## WHAT YOU NEED TO DO
Reproduce the listing from the line that contains "In the reference" through the line that contains "Answer: approximately 45° to the", both included, switching "reference frame" to "frame of reference" and leaving all else unchanged.

## RECORD SET
━━━━━━━━

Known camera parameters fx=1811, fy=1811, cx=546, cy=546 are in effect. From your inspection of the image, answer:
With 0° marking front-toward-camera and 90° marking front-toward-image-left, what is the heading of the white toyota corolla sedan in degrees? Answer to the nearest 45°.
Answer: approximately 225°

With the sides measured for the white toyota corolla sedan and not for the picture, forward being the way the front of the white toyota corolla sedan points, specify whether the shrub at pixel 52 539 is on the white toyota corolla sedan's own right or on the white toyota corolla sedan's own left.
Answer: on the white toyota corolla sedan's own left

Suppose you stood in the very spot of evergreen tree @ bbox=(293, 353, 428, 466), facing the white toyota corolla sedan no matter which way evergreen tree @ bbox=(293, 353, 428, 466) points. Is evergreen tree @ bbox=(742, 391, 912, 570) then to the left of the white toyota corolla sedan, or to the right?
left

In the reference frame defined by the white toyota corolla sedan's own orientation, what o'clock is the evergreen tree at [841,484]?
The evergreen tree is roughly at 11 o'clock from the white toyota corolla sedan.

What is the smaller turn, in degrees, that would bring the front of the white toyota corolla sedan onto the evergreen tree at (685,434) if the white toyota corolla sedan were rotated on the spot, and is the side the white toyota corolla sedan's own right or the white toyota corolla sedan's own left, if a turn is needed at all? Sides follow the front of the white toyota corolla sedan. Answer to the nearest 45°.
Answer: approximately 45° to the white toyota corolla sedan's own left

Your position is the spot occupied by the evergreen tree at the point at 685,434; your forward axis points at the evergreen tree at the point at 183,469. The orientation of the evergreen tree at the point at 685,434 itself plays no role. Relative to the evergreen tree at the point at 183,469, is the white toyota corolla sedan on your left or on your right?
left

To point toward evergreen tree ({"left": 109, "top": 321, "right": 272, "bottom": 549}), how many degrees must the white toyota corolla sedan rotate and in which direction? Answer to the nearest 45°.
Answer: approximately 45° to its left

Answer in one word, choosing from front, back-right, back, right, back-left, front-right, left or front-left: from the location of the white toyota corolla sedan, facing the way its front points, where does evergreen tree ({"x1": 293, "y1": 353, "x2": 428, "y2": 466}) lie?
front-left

━━━━━━━━

## RESULT FOR THIS TASK
In the frame of reference defined by the white toyota corolla sedan's own orientation, what o'clock is the evergreen tree at [841,484]?
The evergreen tree is roughly at 11 o'clock from the white toyota corolla sedan.

What is the smaller turn, in degrees, that would bring the front of the white toyota corolla sedan onto the evergreen tree at (685,434) if the white toyota corolla sedan were rotated on the spot, and is the side the white toyota corolla sedan's own right or the white toyota corolla sedan's own left, if a turn is needed at all? Sides follow the front of the white toyota corolla sedan. Answer to the nearest 45°.
Answer: approximately 45° to the white toyota corolla sedan's own left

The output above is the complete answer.